====== Math 527 ungraded variation of parameters homework ======

===== problem 5 solution =====

(a) What property must an operator $L$ satisfy to be linear? 

\begin{eqnarray*} 
L (c_1 y_1 + c_2 y_2) = c_1 L y_1 + c_2 L_y_2
\end{eqnarray*}

for all constants $c_1, c_2$ and all functions $y_1(x), y_2(x)$.

(b) Why is linearity important for the solution of linear differential equations?

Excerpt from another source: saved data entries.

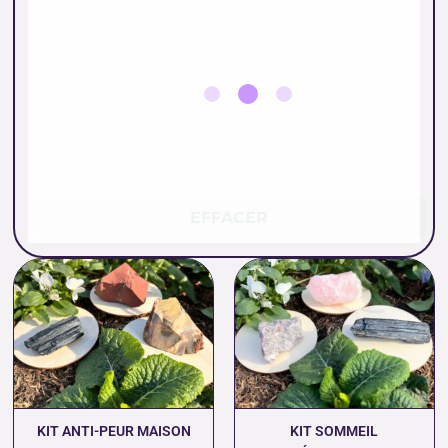
EFFACER
KIT ANTI-PEUR MAISON
KIT SOMMEIL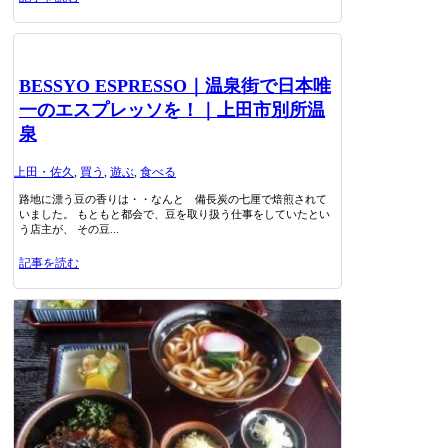
BESSYO ESPRESSO｜温泉街で日本唯
一のエスプレッソを！｜上田市別所温
泉
上田・佐久
,
買う
,
遊ぶ
,
食べる
路地に漂う豆の香りは・・なんと 備長炭の七厘で焙煎されて
いました。 もともと都会で、豆を取り扱う仕事をしていたとい
う店主が、 その豆...
記事を読む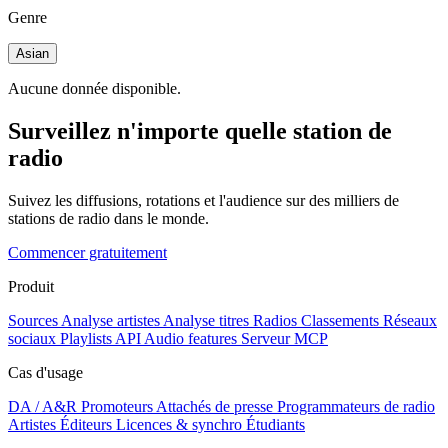
Genre
Asian
Aucune donnée disponible.
Surveillez n'importe quelle station de
radio
Suivez les diffusions, rotations et l'audience sur des milliers de
stations de radio dans le monde.
Commencer gratuitement
Produit
Sources
Analyse artistes
Analyse titres
Radios
Classements
Réseaux
sociaux
Playlists
API
Audio features
Serveur MCP
Cas d'usage
DA / A&R
Promoteurs
Attachés de presse
Programmateurs de radio
Artistes
Éditeurs
Licences & synchro
Étudiants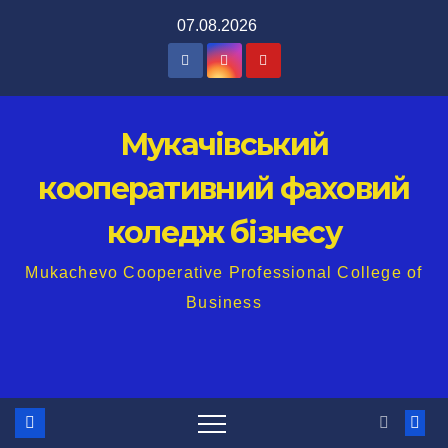
Перейти
07.08.2026
до
вмісту
Мукачівський
кооперативний фаховий
коледж бізнесу
Mukachevo Cooperative Professional College of
Business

Because it allows you to express the general solution of the ODE as a sum of 
the other solutions. 

%%(c)%% How many linearly independent solutions does an $n$th order linear homogeneous equation have?

$n$

(d) When you integrate $u_1'$ and $u_2'$ in variation of parameters, why can you always set the 
integration constant to zero? 

Because $u_1$ and $u_2$ are coefficients of the homogeneous solutions $y_1$ and $y_2$  in the ansatz

\begin{eqnarray*}
y_p = u_1 y_1 + u_2 y_2
\end{eqnarray*}

any constant
included in the value of $u_1$ or $u_2$ or could just be absorbed into the constants in front of 
$y_1$ and $y_2$ in the general solution. E.g.

\begin{eqnarray*}
c_1 y_1 + c_2 y_2 + y_p &= c_1 y_1 + c_2 y_2 + (u_1 + a) y_1 + (u_2 + b) y_2 \\
                        &= (c_1 + a) y_1 + (c_2 + a) y_2 + u_1 y_1 + u_2 y_2 \\
\end{eqnarray*}


(e) What is Euler's formula?

\begin{eqnarray*}
e^{ix} = \cos x + i \sin x
\end{eqnarray*}

(f) How would you prove Euler's formula? Don't do the proof, just describe the proof in a sentence or two.

Substitute $ix$ in place of $x$ in the power series  expansion of $e^x$, then simplify and regroup so that the
even terms become the power series for $\cos x$ and the odd terms become $i$ times the power series for $\sin x$.